Emilie : C’est ça ! Quand il y a des cafés qui sont finis, nos clients sont très tristes et nous demandent régulièrement « alors quand est-ce qu’on va retrouver le Joël ? » en l’occurrence notre café de Noël. Il va falloir qu’ils patientent un petit peu... Mais ça créer de l’attente et c’est bien aussi que les gens comprennent que le café, c'est aussi une saisonnalité.

Hélène : et puis finalement, on a des cafés qui vont mieux l’été et d’autres qui sont mieux l’hiver. On ne fait pas non plus les mêmes styles de torréfaction : en été, on cherche quelque chose de plus fluide, de léger et en hiver des choses avec beaucoup plus de corps et plus fort.

Laetitia : vous avez aussi développé les cafés glacés ?

Emilie : oui ! C’est une infusion de café froid. C’est un système de goutte-à-goutte. On l’appelle la méthode cold drip dans le monde du café. Pour ceux qui n’aiment pas le café, c'est une méthode qui est vraiment intéressante, car c’est un joli équilibre entre acidité et amertume et selon le café avec lequel on va travailler ça permet de réveiller de belles saveurs aromatiques. Là, on est sur un mélange de Pérou et d’Éthiopie. On a ces notes chocolatées de ce qu’on connait du café avec le Pérou et cette vivacité qu’on peut avoir avec l’Éthiopie. Ça se marie très bien avec du citron, avec des glaçons...

Transformer les modèles économiques :

Laetitia : Qu’est-ce qui fait vraiment du sens pour vous dans ce projet :

Hélène : La justesse de la filière me tient le plus à cœur. Cette relation en directe avec les coopératives, pour moi, c'est le cœur du projet. On est aussi sur un circuit de distribution court, avec des clients qui sont quasiment tous à Lyon où à côté. Pour moi ça a beaucoup de sens aussi.

Emilie : Pour la moi, la chose la plus importante, c’est la proximité que nous vivons tous les jours. Être proche, le plus possible, que ce soit au niveau de nos coopératives et aussi au niveau de nos clients. Parce que c’est un plus et un luxe de pouvoir voir nos clients, passer du temps et discuter avec eux. Quand on a un nouveau client, c’est important pour nous qu’il vienne voir notre atelier, notre façon de travailler. Que ce soit au niveau du café ou d’autres choses. Et aussi cette proximité que nous avons entre nous quatre.

Laetitia : Comment s’organise l’entreprise ?

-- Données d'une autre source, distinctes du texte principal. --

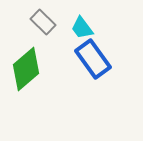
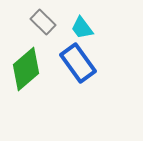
blue rectangle: moved 15 px left, 4 px down
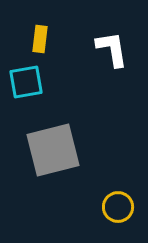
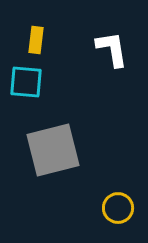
yellow rectangle: moved 4 px left, 1 px down
cyan square: rotated 15 degrees clockwise
yellow circle: moved 1 px down
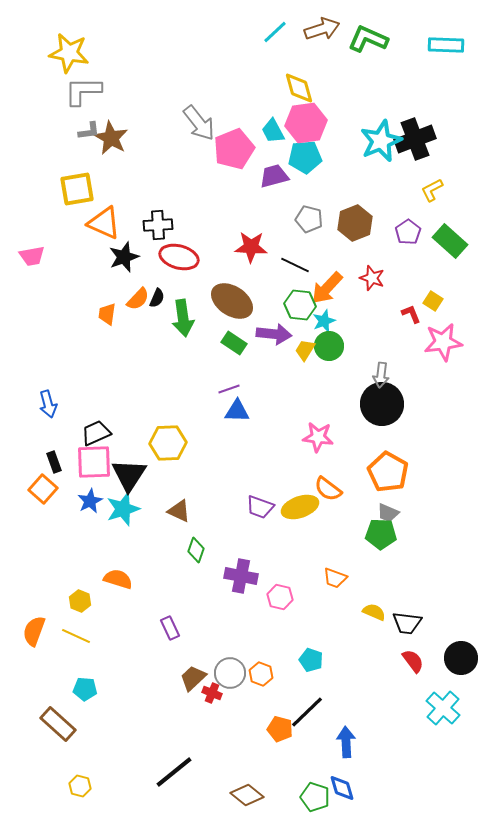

Hélène : On a une organisation de type SCOP ce qui signifie qu’on est toutes salariées associées. On prend nos décisions à quatre et nous sommes interchangeables. Si on décide d’intégrer de nouvelles personnes, ce sera sur ce format-là. Juridiquement, nous faisons partie du GRAP qui est une coopérative d’activité regroupant les entrepreneurs de l’alimentation dans la région AURA. Elle nous permet d’avoir ce statut-là.